What were you looking for in the casting process?
SR: Mark [Proksch], Matt [Berry], Natasia [Demetriou], and Kayvan [Novak] all have pretty big sketch and comedy backgrounds, so they are no strangers to not only improv but creating characters and doing bigger, broader comedy bits. So I think that was helpful. PS: Audition-wise, especially with Kayvan and Natasia, when they came in, it wasn’t like them trying to guess what the part was supposed to be. They made strong choices. They didn’t go overboard, but they all sort of dressed [to the role] and I think Kayvan got fake fangs and worked on the voice they were gonna do. So it wasn’t those auditions where we’re like, “Can we try it again but maybe do something else?” It was like, “This is who it is.” It was a really strong choice, audition-wise.
In the audition process, did you find yourself giving notes on how to play a vampire?
SR: I feel like we almost have more trouble finding people or directing people to be grounded. I think a lot of people understand what the show is and they know that it’s a comedy and it’s an ensemble comedy and we do do a lot of improv and it is big and funny in those ways. But I think the show really works its best when people know how to play the comedy but also can be as grounded and real as much as possible. Because the other layer of the show is that it is a mockumentary, and it’s our goal to make it feel as real as possible if we can.
What were some challenges of working on this show that were different from your other projects?
SR: Jemaine in particular is a real stickler when it comes to sticking to documentary rules. So as far as camera movements, as far as audio goes, as far as camera placement, we have our own set of challenges. Would a camera crew be floating in the air with the vampires when they’re flying? Would it make sense if they caught this moment? In that way, I think it’s tougher to write because we’ve written scenes that make sense dramatically on paper that are funny, but when we really get to the practicality of how we’re gonna shoot it we’re like, “This doesn’t make any sense because how would the camera crew even be here? Why would they be here?” All that kind of stuff, it’s a very, very narrow parameter that we have to adhere to. So in that way, it’s tough because every other show, whether it’s “Atlanta” or “Fargo,” you just write scenes and you shoot the scenes and you’re not worried about who’s where or “does this make sense” or “would this be real in the same way.”
What’s the best piece of writing advice you’ve received?

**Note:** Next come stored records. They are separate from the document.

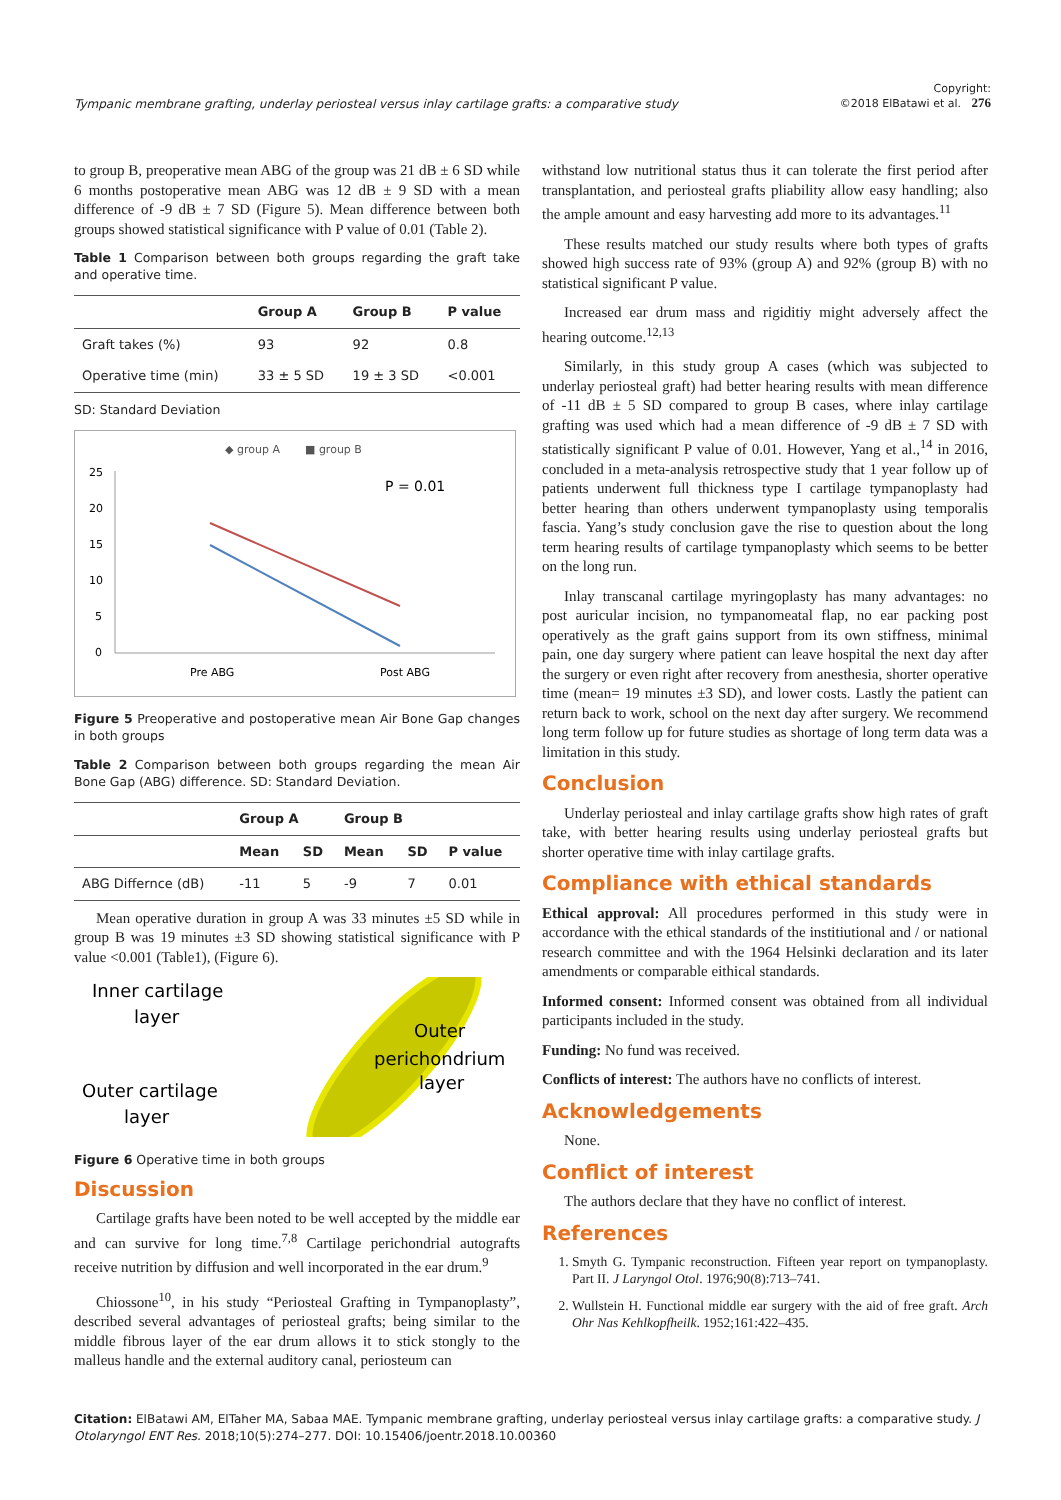Tympanic membrane grafting, underlay periosteal versus inlay cartilage grafts: a comparative study Copyright:
©2018 ElBatawi et al. 276
to group B, preoperative mean ABG of the group was 21 dB ± 6 SD while 6 months postoperative mean ABG was 12 dB ± 9 SD with a mean difference of -9 dB ± 7 SD (Figure 5). Mean difference between both groups showed statistical significance with P value of 0.01 (Table 2).
Table 1 Comparison between both groups regarding the graft take and operative time.
| | Group A | Group B | P value |
| --- | --- | --- | --- |
| Graft takes (%) | 93 | 92 | 0.8 |
| Operative time (min) | 33 ± 5 SD | 19 ± 3 SD | <0.001 |
SD: Standard Deviation
◆ group A
■ group B
25
20
15
10
5
0
P = 0.01
Pre ABG
Post ABG
Figure 5 Preoperative and postoperative mean Air Bone Gap changes in both groups
Table 2 Comparison between both groups regarding the mean Air Bone Gap (ABG) difference. SD: Standard Deviation.
| | Group A | | Group B | | |
| --- | --- | --- | --- | --- | --- |
| | Mean | SD | Mean | SD | P value |
| ABG Differnce (dB) | -11 | 5 | -9 | 7 | 0.01 |
Mean operative duration in group A was 33 minutes ±5 SD while in group B was 19 minutes ±3 SD showing statistical significance with P value <0.001 (Table1), (Figure 6).
Inner cartilage
layer
Outer
perichondrium
layer
Outer cartilage
layer
Figure 6 Operative time in both groups
Discussion
Cartilage grafts have been noted to be well accepted by the middle ear and can survive for long time.<sup>7,8</sup> Cartilage perichondrial autografts receive nutrition by diffusion and well incorporated in the ear drum.<sup>9</sup>
Chiossone<sup>10</sup>, in his study “Periosteal Grafting in Tympanoplasty”, described several advantages of periosteal grafts; being similar to the middle fibrous layer of the ear drum allows it to stick stongly to the malleus handle and the external auditory canal, periosteum can
withstand low nutritional status thus it can tolerate the first period after transplantation, and periosteal grafts pliability allow easy handling; also the ample amount and easy harvesting add more to its advantages.<sup>11</sup>
These results matched our study results where both types of grafts showed high success rate of 93% (group A) and 92% (group B) with no statistical significant P value.
Increased ear drum mass and rigiditiy might adversely affect the hearing outcome.<sup>12,13</sup>
Similarly, in this study group A cases (which was subjected to underlay periosteal graft) had better hearing results with mean difference of -11 dB ± 5 SD compared to group B cases, where inlay cartilage grafting was used which had a mean difference of -9 dB ± 7 SD with statistically significant P value of 0.01. However, Yang et al.,<sup>14</sup> in 2016, concluded in a meta-analysis retrospective study that 1 year follow up of patients underwent full thickness type I cartilage tympanoplasty had better hearing than others underwent tympanoplasty using temporalis fascia. Yang’s study conclusion gave the rise to question about the long term hearing results of cartilage tympanoplasty which seems to be better on the long run.
Inlay transcanal cartilage myringoplasty has many advantages: no post auricular incision, no tympanomeatal flap, no ear packing post operatively as the graft gains support from its own stiffness, minimal pain, one day surgery where patient can leave hospital the next day after the surgery or even right after recovery from anesthesia, shorter operative time (mean= 19 minutes ±3 SD), and lower costs. Lastly the patient can return back to work, school on the next day after surgery. We recommend long term follow up for future studies as shortage of long term data was a limitation in this study.
Conclusion
Underlay periosteal and inlay cartilage grafts show high rates of graft take, with better hearing results using underlay periosteal grafts but shorter operative time with inlay cartilage grafts.
Compliance with ethical standards
Ethical approval: All procedures performed in this study were in accordance with the ethical standards of the institiutional and / or national research committee and with the 1964 Helsinki declaration and its later amendments or comparable eithical standards.
Informed consent: Informed consent was obtained from all individual participants included in the study.
Funding: No fund was received.
Conflicts of interest: The authors have no conflicts of interest.
Acknowledgements
None.
Conflict of interest
The authors declare that they have no conflict of interest.
References
1. Smyth G. Tympanic reconstruction. Fifteen year report on tympanoplasty. Part II. J Laryngol Otol. 1976;90(8):713–741.
2. Wullstein H. Functional middle ear surgery with the aid of free graft. Arch Ohr Nas Kehlkopfheilk. 1952;161:422–435.
Citation: ElBatawi AM, ElTaher MA, Sabaa MAE. Tympanic membrane grafting, underlay periosteal versus inlay cartilage grafts: a comparative study. J Otolaryngol ENT Res. 2018;10(5):274–277. DOI: 10.15406/joentr.2018.10.00360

SR: It’s never gonna be perfect. I think for so long I thought that I had to nail a first draft and everything had to be exactly as it should be. I thought that if I was getting notes, then I was doing something wrong or that I had done something bad. But having been on the other side and actually working, you’re never done writing. We are writing up until we are literally shooting the scene, and sometimes as the scene is being shot we are writing or rewriting or finding a better way to do it.